# COSA FARAI
A: Elenca tutti i luoghi geografici nominati nel brano sulla discriminazione dei travestiti.
B: Prosegui il brano sulla discriminazione dei travestiti, partendo subito dopo la sua ultima frase.

### BRANO ###

In generale il criterio giustificatorio che viene fornito è quello della tolleranza morale dell’uomo medio, il suo concetto di buoni costumi, ma tali limiti fittizi non sono sufficienti per restringere l’autonomia e la libertà di circolazione. Per di più queste politiche che trasferiscono nello spazio privato l’esercizio della prostituzione favoriscono ancora di più lo sfruttamento e la violenza contro le persone in situazione di prostituzione.
– Cosa avviene con i travestiti? Perché si vuole nasconderli? Perché a volte nasce la violenza, come le minacce degli abitanti del quartiere di Villa Luro (quartiere di Buenos Aires, ndt), che hanno affermato che gli avrebbero sparato alle gambe?
Numerose forme di discriminazione collegate con l’esercizio della sessualità ruotano attorno alla segretezza. È quella che viene definita politica del closet o dell’armadio. E per di più la responsabilità della discriminazione che devono patire viene attribuita alle vittime stesse. È un modo ipocrita di negare la diversità e mantenere una divisione tra i comportamenti approvati e quelli condannabili.
Gli Stati Uniti hanno usato questo espediente per consentire l’ingresso di gay e lesbiche nelle forze armate, attraverso lo slogan “non si chiede, non si dice”. Lo Stato si impegna a non chiedere qual’è la scelta sessuale dell’aspirante e si aspetta che questi non la riveli, con la minaccia di punizioni.
Da qui l’importanza che la visibilità e le politiche dell’orgoglio hanno avuto in passato ed hanno tuttora per i movimenti di gay e lesbiche. Questa forma di discriminazione basata sulla segretezza è ovviamente impossibile nel caso dei travestiti. Essi sfidano non solo l’ordine della sessualità, ma anche quello dei generi e pertanto fanno fallire anche un’altra forma di politica discriminatoria e cioè quella assimilazionista.
Nel modello binario dei generi e delle sessualità, i travestiti non sono assimilabili, ed è questo modello ristretto e fallito che genera la violenza di cui sono fatti oggetto.

### INFORMAZIONI FORNITE ###

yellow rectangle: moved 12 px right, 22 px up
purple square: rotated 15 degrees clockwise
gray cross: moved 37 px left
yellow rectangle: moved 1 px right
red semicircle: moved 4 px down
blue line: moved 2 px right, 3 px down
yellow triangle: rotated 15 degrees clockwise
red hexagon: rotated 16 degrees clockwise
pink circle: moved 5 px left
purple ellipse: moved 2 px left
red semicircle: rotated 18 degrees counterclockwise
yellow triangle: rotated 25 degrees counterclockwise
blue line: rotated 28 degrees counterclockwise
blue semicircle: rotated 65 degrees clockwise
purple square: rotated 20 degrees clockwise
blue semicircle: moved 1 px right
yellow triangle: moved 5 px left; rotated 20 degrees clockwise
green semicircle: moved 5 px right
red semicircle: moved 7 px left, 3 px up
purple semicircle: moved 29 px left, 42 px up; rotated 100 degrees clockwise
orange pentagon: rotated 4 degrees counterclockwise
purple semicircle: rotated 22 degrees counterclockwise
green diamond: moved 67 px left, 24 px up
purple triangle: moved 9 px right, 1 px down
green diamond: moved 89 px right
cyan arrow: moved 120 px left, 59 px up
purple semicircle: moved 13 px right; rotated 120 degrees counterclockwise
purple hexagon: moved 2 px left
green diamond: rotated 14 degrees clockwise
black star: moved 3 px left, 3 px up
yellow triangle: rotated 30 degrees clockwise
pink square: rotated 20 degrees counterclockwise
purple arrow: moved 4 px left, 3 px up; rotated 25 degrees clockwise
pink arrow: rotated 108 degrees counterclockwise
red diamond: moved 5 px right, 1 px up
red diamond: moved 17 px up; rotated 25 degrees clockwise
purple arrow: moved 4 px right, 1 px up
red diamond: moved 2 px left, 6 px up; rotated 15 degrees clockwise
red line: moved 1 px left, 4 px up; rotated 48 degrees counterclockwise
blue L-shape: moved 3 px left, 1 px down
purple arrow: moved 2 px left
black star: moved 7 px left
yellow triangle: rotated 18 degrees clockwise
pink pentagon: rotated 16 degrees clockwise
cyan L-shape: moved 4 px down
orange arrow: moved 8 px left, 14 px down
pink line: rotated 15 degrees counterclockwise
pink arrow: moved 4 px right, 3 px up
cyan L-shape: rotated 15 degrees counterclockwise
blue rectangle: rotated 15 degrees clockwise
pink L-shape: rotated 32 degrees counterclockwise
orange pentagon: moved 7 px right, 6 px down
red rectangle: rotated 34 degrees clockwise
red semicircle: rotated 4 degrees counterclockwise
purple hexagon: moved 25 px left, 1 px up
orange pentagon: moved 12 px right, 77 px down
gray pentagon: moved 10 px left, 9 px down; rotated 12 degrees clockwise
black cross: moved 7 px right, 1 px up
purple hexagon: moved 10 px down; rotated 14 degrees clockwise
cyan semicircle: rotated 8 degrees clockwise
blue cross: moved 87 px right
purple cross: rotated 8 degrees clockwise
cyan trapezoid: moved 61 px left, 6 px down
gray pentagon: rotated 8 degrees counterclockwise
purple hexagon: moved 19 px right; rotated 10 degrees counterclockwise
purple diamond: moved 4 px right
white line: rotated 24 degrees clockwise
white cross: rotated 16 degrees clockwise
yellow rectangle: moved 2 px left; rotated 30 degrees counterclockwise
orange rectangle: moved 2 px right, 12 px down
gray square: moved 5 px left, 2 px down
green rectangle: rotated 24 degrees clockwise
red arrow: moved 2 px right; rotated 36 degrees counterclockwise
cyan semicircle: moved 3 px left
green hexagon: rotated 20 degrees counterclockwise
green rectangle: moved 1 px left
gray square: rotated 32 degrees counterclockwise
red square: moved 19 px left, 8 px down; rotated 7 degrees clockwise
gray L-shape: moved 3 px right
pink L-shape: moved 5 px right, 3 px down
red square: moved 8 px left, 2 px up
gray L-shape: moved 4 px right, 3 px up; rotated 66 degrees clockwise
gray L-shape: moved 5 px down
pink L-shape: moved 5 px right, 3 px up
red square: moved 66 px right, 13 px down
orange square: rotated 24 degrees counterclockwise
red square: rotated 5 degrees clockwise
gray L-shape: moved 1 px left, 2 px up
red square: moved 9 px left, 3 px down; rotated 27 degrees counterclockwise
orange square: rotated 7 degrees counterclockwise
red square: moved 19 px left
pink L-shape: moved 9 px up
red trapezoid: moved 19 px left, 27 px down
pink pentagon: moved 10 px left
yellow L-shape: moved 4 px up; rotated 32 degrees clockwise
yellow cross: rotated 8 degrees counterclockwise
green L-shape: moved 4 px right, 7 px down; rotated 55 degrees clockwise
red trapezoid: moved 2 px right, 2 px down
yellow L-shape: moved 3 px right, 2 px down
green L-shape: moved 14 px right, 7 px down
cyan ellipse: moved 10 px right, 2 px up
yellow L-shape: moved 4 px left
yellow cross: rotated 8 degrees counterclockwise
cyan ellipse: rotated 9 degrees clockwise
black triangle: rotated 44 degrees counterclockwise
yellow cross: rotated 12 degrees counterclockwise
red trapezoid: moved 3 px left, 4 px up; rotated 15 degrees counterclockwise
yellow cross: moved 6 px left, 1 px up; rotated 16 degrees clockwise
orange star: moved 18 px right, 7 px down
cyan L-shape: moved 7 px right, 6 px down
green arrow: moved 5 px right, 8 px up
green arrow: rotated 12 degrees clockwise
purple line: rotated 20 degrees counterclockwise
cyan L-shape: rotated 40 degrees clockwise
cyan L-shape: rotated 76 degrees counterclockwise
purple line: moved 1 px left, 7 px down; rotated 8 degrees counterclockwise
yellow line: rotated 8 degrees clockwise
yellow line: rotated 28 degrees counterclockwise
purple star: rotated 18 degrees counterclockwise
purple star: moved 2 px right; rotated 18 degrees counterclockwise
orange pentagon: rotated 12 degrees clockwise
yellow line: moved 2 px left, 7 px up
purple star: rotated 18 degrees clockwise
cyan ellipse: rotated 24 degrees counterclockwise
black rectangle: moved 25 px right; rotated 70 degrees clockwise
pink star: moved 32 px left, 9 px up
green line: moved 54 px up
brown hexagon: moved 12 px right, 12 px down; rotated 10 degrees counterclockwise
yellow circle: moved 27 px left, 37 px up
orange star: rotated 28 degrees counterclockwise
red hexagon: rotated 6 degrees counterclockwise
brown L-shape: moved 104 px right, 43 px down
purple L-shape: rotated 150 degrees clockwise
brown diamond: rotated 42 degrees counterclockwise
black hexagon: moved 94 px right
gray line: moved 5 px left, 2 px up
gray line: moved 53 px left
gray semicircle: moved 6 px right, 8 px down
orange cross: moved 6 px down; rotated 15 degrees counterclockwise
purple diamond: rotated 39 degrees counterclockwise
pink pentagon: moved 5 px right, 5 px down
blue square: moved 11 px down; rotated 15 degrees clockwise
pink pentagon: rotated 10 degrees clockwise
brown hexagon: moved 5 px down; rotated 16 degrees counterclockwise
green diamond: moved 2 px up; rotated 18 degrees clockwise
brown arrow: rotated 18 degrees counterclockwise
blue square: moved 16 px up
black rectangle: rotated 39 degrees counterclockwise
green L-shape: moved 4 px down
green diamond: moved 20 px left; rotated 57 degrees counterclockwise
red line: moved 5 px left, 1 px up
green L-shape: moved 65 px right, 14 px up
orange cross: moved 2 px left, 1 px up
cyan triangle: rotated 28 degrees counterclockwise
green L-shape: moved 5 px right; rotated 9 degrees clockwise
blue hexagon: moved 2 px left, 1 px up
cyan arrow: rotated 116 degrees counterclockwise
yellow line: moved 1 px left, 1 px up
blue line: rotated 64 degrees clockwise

###

# LE RISPOSTE
A: Villa Luro, Buenos Aires, Stati Uniti

B:
– In quali casi i nostri giudici ammettono il cambiamento di genere?
Il criterio giurisprudenziale che viene applicato non differisce da quanto avviene in altri Paesi. Si aspetta che la persona richiedente possa dimostrare la sua attitudine ad assimilarsi ai criteri che stabiliscono i modelli codificati di mascolinità e femminilità. Da qui il ruolo rilevante che ha nelle sentenze la descrizione che si fa della persona richiedente.
È comune trovare affermazioni stereotipate come: “ha dimostrato una sensibilità molto femminile”, oppure “parla come una donna”, ecc.. L’essersi sottomessi ad operazioni o manifestare la volontà di farlo è determinante. Anche l’eugenetica svolge un ruolo importante, che si traduce nella certificazione di sterilità.
– Il progetto nazionale (argentino) della legge di identità di genere potrà apportare dei miglioramenti?
Il progetto non obbliga a sottomettersi ad operazioni di cambio di sesso, e questo costituisce un passo avanti, ma purtroppo stabilisce che sarà un comitato scientifico a valutare la richiesta.
Questo mette le persone richiedenti in una situazione di diseguaglianza e di disparità di trattamento, in quanto spetterà al comitato stesso prendere la più intima delle decisioni personali, com’è quella riguardante l’identità.
Testo originale: “La discriminación hacia travestis es mayor que hacia gays de clase media”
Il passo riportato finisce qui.